Endocrine Abstracts (2006) 12 OC22

Coupling of cell cycle progression to GR cellular distribution

LC Matthews1, DG Spiller2, CA Rivers3, MR Norman3, MRH White2 & DW Ray1

1Centre for Molecular Medicine, University of Manchester, Manchester, United Kingdom; 2Centre for Cell Imaging, University of Liverpool, Liverpool, United Kingdom; 3Division of Medicine, University of Bristol, Bristol, United Kingdom.

Glucocorticoids (Gcs) are important regulators of cellular homeostasis, with their effects mediated by the intracellular glucocorticoid receptor (GR).
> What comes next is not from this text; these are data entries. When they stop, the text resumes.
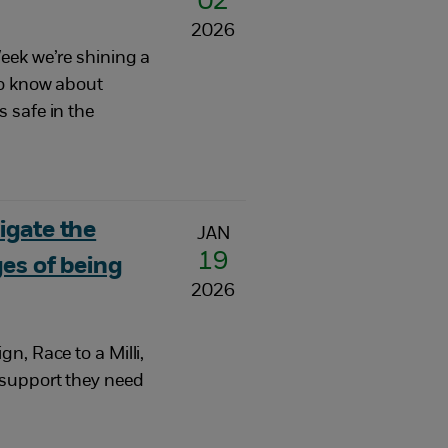
02
2026
eek we’re shining a
to know about
 safe in the
igate the
JAN
19
es of being
2026
n, Race to a Milli,
 support they need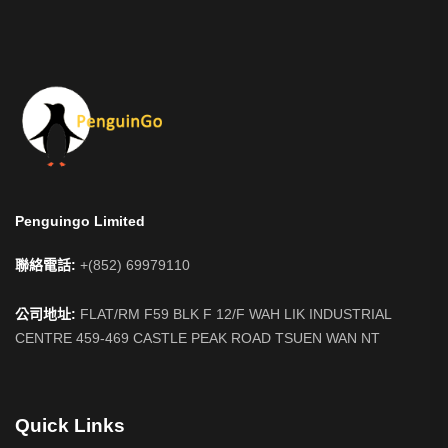
Penguingo Limited
聯絡電話:
+(852) 69979110
公司地址:
FLAT/RM F59 BLK F 12/F WAH LIK INDUSTRIAL
CENTRE 459-469 CASTLE PEAK ROAD TSUEN WAN NT
Quick Links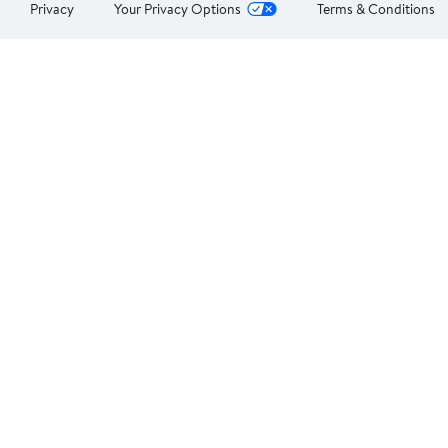
Privacy
Your Privacy Options
Terms & Conditions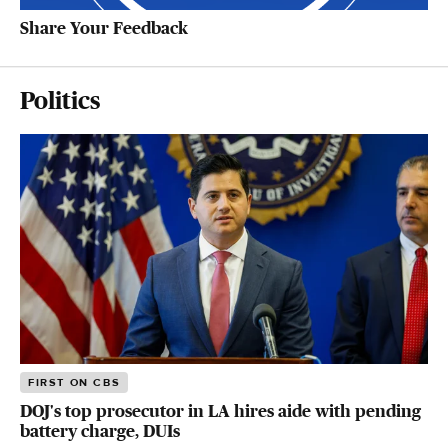
Share Your Feedback
Politics
FIRST ON CBS
DOJ's top prosecutor in LA hires aide with pending
battery charge, DUIs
Once activated, the GR may initiate rapid effects within the cytoplasm, but also translocate to the nucleus to affect gene transcription. The subcellular localisation of the GR is therefore an important determinant in the cellular response to Gcs.

To analyse subcellular trafficking of the GR, HeLa cells were transfected with fluorophore-tagged GR and live cells imaged for 15 hours. Analyses of these images demonstrate that the GR is exported from the nucleus just prior to the onset of cell division. As evidence suggests that cell cycle position determines sensitivity of cells to the actions of Gcs, we speculate that reduced GR activity reported during G2/M may be a consequence of its nuclear exclusion.
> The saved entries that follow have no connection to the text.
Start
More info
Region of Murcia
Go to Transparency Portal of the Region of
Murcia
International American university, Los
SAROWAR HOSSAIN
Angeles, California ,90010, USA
To further correlate the localisation of the GR with its ability to activate target genes during G2/M, cells were growth arrested using Nocodazole (100 nM, confirmed by FACS analysis), assayed for GR activity (TAT3-luc reporter) and endogenous GR labeled (immunofluorescence).

Following treatment with Dexamethasone (100 nM), the ability of endogenous or fluorophore-tagged GR to increase reporter gene activity was impaired in G2 arrested cells, when compared to asynchronous cell populations. Immunofluorescence demonstrates that in G2 arrested cells, the endogenous GR is confined entirely to the cytoplasm, even in the presence of 100 nM Dexamethasone.

This indicates that the reduction in GR activity may be due to its nuclear exclusion, and since reporter gene assays conducted in cells growth arrested using Colcemid (which blocks mitosis) demonstrate no affect on the ability of the GR to activate target genes, further suggests specificity for the G2 checkpoint.

We therefore correlate the sensitivity of cells to Gcs with the cellular localisation of the GR, which may have implications for Gc treatment of rapidly dividing cells.